Après avoir obtenu le meilleur résultat de son histoire en 2001 grâce au tandem Kimi Raikkonen et Nick Heidfeld, qui avaient propulsé l'écurie Sauber à la quatrième place du championnat, l'équipe avait reculé d'un cran en 2002. Cette année, avant le onzième Grand Prix de la saison qui se disputera dimanche en Angleterre, Sauber ne totalise que neuf points au classement des constructeurs, la plupart ayant été marqués par l'expérimenté Heinz-Harald Frentzen.

L'objectif de terminer l'année derrière l'intouchable trio composé par Ferrari, Williams et McLaren sera impossible à atteindre. Pour Sauber, huitième du classement provisoire, l'idée est de passer Jordan, qui totalise trois points de plus, puis de rejoindre Jaguar à la sixième place. Même avec le nouveau barème d'attribution des points, qui permet aux huit premières voitures d'un Grand Prix d'être classées, cette mission s'annonce difficile.

L'équipe suisse s'est laissé déborder par son impossibilité chronique à développer sa voiture en cours de saison. Peter Sauber, qui emploie 280 personnes, avait pourtant renforcé ce département ces dernières années. Jacky Eeckelaert, l'un des responsables techniques de l'écurie d'Inwill, reconnaît que l'équipe souffre côté technique. «La Sauber C22 est très bonne sur le plan mécanique des suspensions. Elle est à la fois rigide et légère. Mais la concurrence a fait beaucoup mieux cette année en exploitant la stabilité du règlement technique. Le facteur pneumatique est également déterminant. Il est certain que Michelin a fait un grand pas en avant. Notre moteur Ferrari est irréprochable, même si nous avons connu quelques soucis de fiabilité en début de saison. Nous souffrons surtout de notre manque de développement aérodynamique.»

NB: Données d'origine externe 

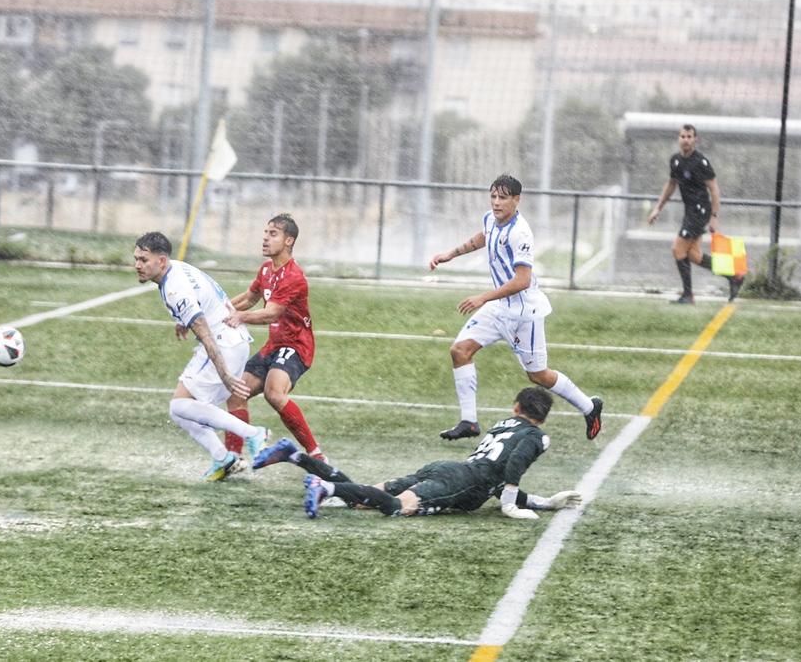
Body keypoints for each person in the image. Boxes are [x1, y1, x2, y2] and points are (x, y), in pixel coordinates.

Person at [429, 174, 603, 441]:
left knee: (538, 376)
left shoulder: (520, 233)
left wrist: (483, 297)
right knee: (460, 351)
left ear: (516, 200)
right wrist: (450, 254)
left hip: (524, 313)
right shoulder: (491, 218)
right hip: (499, 307)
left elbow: (522, 281)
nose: (496, 203)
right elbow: (483, 236)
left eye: (503, 197)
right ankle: (469, 422)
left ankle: (590, 407)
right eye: (493, 196)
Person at [252, 387, 582, 520]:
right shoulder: (536, 436)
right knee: (395, 508)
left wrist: (545, 502)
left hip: (447, 470)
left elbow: (498, 478)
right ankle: (326, 487)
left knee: (365, 498)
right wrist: (511, 505)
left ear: (516, 407)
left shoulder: (504, 424)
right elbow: (514, 466)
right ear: (543, 417)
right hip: (460, 482)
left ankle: (294, 455)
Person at [133, 231, 271, 481]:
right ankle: (224, 458)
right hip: (235, 340)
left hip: (222, 344)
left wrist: (226, 376)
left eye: (144, 260)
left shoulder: (174, 289)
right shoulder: (178, 268)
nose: (137, 265)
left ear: (161, 261)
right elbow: (205, 300)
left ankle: (253, 434)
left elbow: (206, 335)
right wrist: (183, 320)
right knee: (180, 411)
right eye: (136, 259)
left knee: (180, 405)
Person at [218, 214, 326, 462]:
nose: (265, 238)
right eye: (265, 232)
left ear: (289, 241)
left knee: (274, 393)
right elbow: (249, 297)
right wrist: (217, 310)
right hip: (274, 345)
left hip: (296, 345)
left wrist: (240, 317)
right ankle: (233, 460)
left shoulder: (293, 276)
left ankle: (316, 455)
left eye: (273, 234)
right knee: (236, 393)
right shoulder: (266, 269)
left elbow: (271, 313)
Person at [647, 124, 744, 303]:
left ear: (695, 139)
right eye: (683, 136)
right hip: (690, 211)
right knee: (694, 255)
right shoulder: (675, 160)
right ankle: (734, 276)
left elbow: (714, 190)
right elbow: (671, 185)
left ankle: (688, 295)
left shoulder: (701, 162)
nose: (686, 140)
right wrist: (657, 208)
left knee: (677, 249)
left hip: (700, 211)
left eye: (689, 137)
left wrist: (714, 217)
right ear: (679, 139)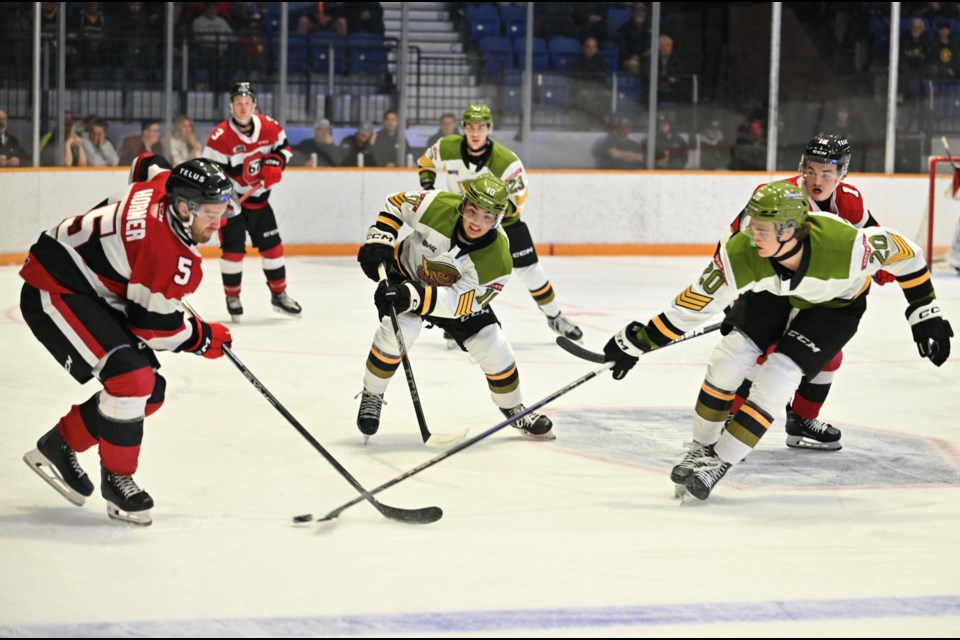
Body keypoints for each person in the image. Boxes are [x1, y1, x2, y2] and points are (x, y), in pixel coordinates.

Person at [602, 181, 952, 500]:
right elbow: (693, 305)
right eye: (752, 225)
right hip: (775, 294)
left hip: (835, 306)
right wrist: (638, 342)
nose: (751, 235)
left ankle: (719, 463)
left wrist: (925, 311)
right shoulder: (743, 251)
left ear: (790, 230)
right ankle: (700, 449)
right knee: (728, 358)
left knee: (778, 376)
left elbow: (907, 253)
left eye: (761, 229)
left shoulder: (845, 246)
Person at [19, 158, 236, 525]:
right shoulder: (168, 255)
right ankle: (118, 480)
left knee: (148, 391)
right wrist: (202, 337)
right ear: (183, 208)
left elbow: (146, 165)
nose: (220, 223)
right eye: (210, 214)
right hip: (54, 287)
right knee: (132, 379)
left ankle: (60, 444)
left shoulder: (165, 184)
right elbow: (154, 329)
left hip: (86, 282)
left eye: (222, 210)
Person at [354, 174, 555, 441]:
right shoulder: (437, 205)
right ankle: (372, 393)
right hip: (405, 275)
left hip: (451, 298)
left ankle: (514, 408)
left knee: (493, 344)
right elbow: (396, 202)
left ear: (496, 219)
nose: (476, 222)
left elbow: (457, 303)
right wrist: (379, 240)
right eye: (472, 211)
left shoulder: (498, 259)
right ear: (463, 205)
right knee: (395, 332)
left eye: (487, 216)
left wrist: (411, 296)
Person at [726, 133, 886, 452]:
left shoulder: (851, 199)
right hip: (771, 287)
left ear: (842, 174)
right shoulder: (775, 195)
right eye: (811, 170)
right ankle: (728, 422)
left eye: (827, 173)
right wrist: (736, 293)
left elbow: (872, 235)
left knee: (828, 354)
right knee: (765, 352)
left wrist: (883, 264)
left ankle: (801, 419)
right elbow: (737, 239)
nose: (817, 179)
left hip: (817, 292)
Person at [417, 104, 583, 344]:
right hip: (464, 223)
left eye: (481, 127)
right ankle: (455, 320)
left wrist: (490, 215)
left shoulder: (507, 163)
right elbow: (426, 163)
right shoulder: (446, 147)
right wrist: (428, 189)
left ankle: (555, 317)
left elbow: (518, 200)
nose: (475, 133)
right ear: (463, 127)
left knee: (531, 272)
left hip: (506, 223)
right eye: (471, 127)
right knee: (453, 272)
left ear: (489, 129)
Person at [202, 82, 302, 321]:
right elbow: (211, 172)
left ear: (254, 105)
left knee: (273, 250)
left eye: (247, 102)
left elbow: (285, 150)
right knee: (233, 253)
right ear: (231, 105)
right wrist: (223, 198)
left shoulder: (270, 127)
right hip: (231, 206)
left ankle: (279, 295)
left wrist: (275, 162)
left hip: (260, 203)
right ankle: (232, 296)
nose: (243, 106)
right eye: (238, 102)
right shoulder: (220, 137)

L'absence d'une soufflerie

C'est bien là le principal problème de la Formule 1 moderne. Le moindre défaut aérodynamique peut reléguer une voiture au fond de la grille. Or, Sauber est l'une des rares équipes à ne pas disposer d'une soufflerie au sein de son usine. Peter Sauber a débloqué un important budget pour mettre en route sa construction, en grande partie grâce au transfert de Kimi Raikkonen chez McLaren. Mais cette soufflerie ne sera achevée qu'en octobre, et comme un tel outil réclame des mois de réglages, elle ne sera pas opérationnelle avant la saison 2004, ce qui devrait handicaper la conception de la prochaine voiture. «D'ici là, nous continuerons à louer des heures à la soufflerie de Lucerne, même si elle n'offre pas toutes les possibilités exigées pour la mise au point d'une monoplace de F1. Nous travaillons également avec une soufflerie anglaise.»

Des questions de budget freinent également la progression de l'équipe. Cette année, Sauber ne dispose que d'une voiture d'essais là ou les écuries concurrentes font tourner deux ou trois bolides. «On se contente d'effectuer deux fois trois jours d'essais par mois entre les courses. C'est une question de moyens, car les essais coûtent cher en pièces et en matériel.» Ce service minimum impose un long travail de réflexion aux hommes de Peter Sauber, lesquels vont traquer le détail pour essayer de retrouver de la performance en 2004.